PCT

Post-Cycle Therapy is a pharmacological protocol targeting HPTA restoration after exogenous-androgen suppression. The goal is return to endogenous testosterone production and spermatogenesis — not maintenance of serum testosterone values through the transition.

Standard SERM-based protocol (4 weeks):

– Tamoxifen (Nolvadex): 20 mg/day weeks 1–2, then 10 mg/day weeks 3–4.
– OR Clomiphene (Clomid): 50 mg/day weeks 1–2, then 25 mg/day weeks 3–4.

Both SERMs occupy estrogen receptors at the hypothalamus and pituitary without agonist activity, lifting the negative-feedback brake on GnRH pulsing. LH and FSH rise; Leydig cells respond with testosterone synthesis; Sertoli cells resume spermatogenesis.

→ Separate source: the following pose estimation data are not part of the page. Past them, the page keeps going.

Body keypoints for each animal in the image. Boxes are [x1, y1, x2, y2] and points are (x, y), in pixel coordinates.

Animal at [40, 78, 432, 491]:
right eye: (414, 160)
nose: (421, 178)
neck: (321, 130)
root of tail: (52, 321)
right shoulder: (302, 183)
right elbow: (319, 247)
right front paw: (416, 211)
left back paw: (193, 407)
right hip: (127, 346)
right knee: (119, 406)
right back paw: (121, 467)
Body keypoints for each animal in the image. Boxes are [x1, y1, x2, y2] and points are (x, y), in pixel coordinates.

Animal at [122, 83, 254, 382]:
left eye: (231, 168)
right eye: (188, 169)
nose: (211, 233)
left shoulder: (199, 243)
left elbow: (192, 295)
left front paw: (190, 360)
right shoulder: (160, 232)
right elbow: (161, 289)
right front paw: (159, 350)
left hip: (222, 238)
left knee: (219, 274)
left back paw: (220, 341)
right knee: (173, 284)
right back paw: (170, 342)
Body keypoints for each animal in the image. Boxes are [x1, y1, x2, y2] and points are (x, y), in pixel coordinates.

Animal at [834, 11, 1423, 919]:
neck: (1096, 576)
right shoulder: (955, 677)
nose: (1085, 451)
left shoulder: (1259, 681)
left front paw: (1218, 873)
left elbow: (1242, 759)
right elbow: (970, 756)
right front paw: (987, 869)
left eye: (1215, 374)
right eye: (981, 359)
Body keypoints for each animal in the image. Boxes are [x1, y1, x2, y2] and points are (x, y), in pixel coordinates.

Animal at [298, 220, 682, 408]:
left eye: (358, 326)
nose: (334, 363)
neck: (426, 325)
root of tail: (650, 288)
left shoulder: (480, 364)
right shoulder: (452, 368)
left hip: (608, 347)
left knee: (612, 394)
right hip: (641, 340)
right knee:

Tamoxifen vs clomiphene — the choice is not cosmetic:

Clomiphene is a 60:40 racemic mixture of enclomifene (pure antagonist, the therapeutic fraction) and zuclomifene (weak partial agonist with a serum half-life exceeding 14 days). The zuclomifene residue accumulates across a 4-week course and produces the documented visual-disturbance signature — phosphenes, transient colour shifts — and the mood effects clinicians attribute to “clomid fog.” Pure enclomifene is available in some markets (Androxal, EnclomOne) and avoids the accumulation entirely. Tamoxifen lacks the isomer problem and is the cleaner choice for most protocols.

Timing — start PCT when exogenous compound has cleared enough for the pituitary to register the hypogonadal state:

– After short esters (propionate, acetate): 3–5 days post-last-injection.
– After long esters (enanthate, cypionate): 14 days post-last-injection.
– After decanoate (Deca, Sustanon): 21–28 days post-last-injection.
– After oral-only cycle: 24–48 hours post-last-dose.

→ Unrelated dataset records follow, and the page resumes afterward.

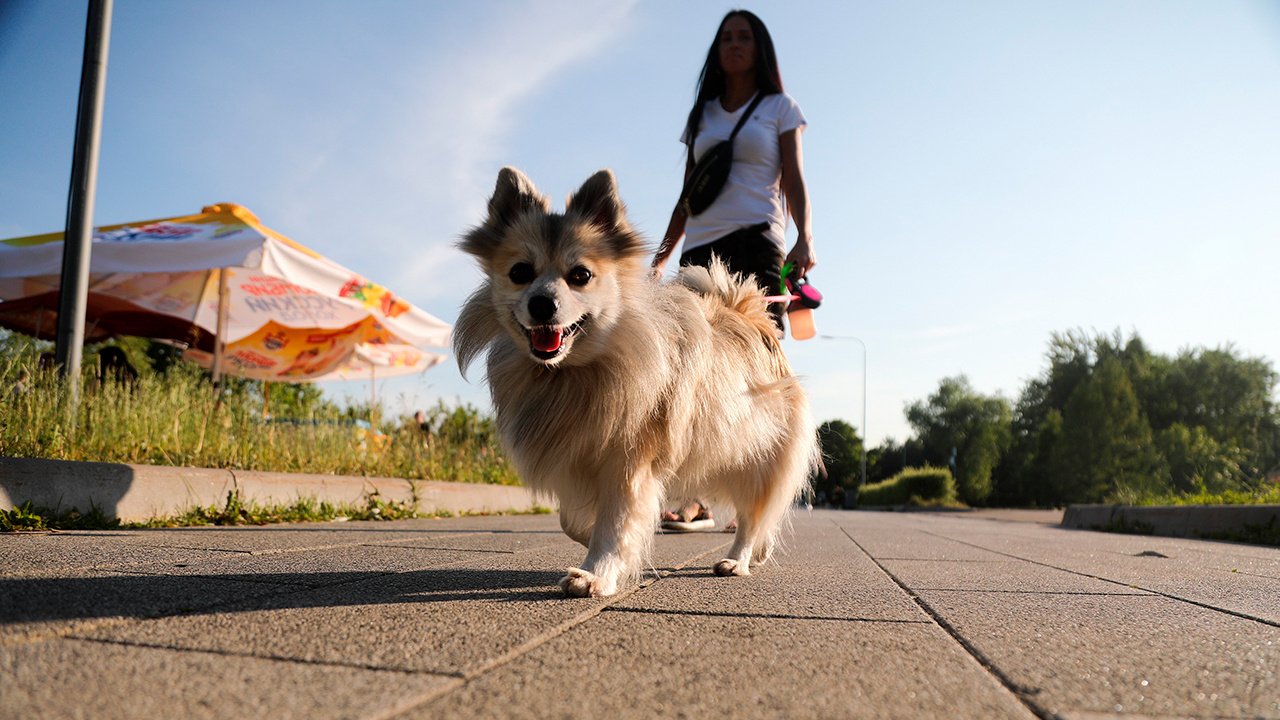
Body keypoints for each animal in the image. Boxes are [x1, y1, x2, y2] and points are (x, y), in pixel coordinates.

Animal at [460, 166, 819, 594]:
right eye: (519, 273)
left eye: (580, 275)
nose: (542, 303)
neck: (574, 373)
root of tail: (751, 318)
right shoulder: (580, 460)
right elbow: (573, 519)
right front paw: (603, 543)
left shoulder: (629, 461)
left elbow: (615, 520)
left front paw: (596, 573)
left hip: (755, 456)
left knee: (752, 516)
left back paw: (738, 559)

Starting SERM while residual ester is still hydrolysing is dose wasted. The SERM cannot lift a feedback brake that exogenous hormone is still pressing.

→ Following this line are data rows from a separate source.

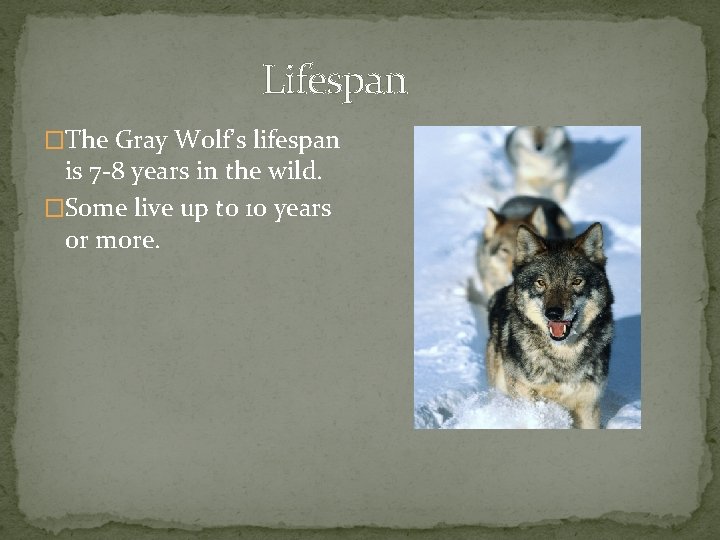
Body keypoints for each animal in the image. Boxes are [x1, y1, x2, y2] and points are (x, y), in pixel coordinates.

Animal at [485, 222, 613, 429]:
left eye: (576, 281)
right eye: (541, 282)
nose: (553, 313)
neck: (563, 356)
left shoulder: (588, 408)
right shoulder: (527, 399)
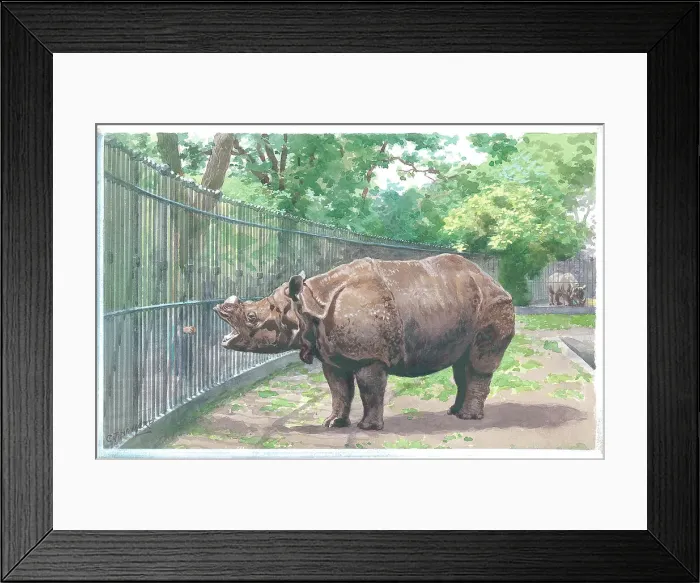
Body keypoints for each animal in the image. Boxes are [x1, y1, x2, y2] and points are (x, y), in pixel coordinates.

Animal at [214, 254, 515, 430]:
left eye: (252, 317)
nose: (219, 309)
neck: (306, 305)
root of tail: (493, 280)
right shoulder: (333, 356)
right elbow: (339, 390)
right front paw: (333, 423)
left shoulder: (369, 356)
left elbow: (370, 390)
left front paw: (367, 428)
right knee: (460, 366)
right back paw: (453, 412)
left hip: (493, 304)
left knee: (478, 364)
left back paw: (467, 419)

The Leydig-desensitisation trap:

Extended suppression (>16 weeks) produces Leydig-cell desensitisation to LH signalling. SERM restarts central signalling, but the testicular response is blunted — post-PCT bloodwork shows elevated LH with inadequate total T. The intervention is preventive: on-cycle hCG 500 IU 2× weekly throughout suppression maintains Leydig responsiveness. Post-cycle rescue with hCG is available but recovers less cleanly than prevention. Nandrolone-containing cycles produce the deepest suppression; multi-year trenbolone use produces the longest documented recovery timelines (12+ months, with or without aggressive PCT).

Bloodwork schedule:

Week 4 of PCT — LH, FSH, total testosterone, free testosterone, sensitive estradiol (LC-MS/MS, not immunoassay), SHBG. Week 8 retest if values have not normalised. Total T below 400 ng/dL with detectable LH at week 8 suggests ongoing recovery; below 300 ng/dL with suppressed LH is the threshold for clinical review.

Published recovery timelines: 3–6 months for moderate testosterone-only cycles, 6–12 months for nandrolone-containing protocols, 12+ months for multi-compound multi-year use. The recovery distribution is right-skewed — the median user hits baseline faster than the mean. Plan around the mean.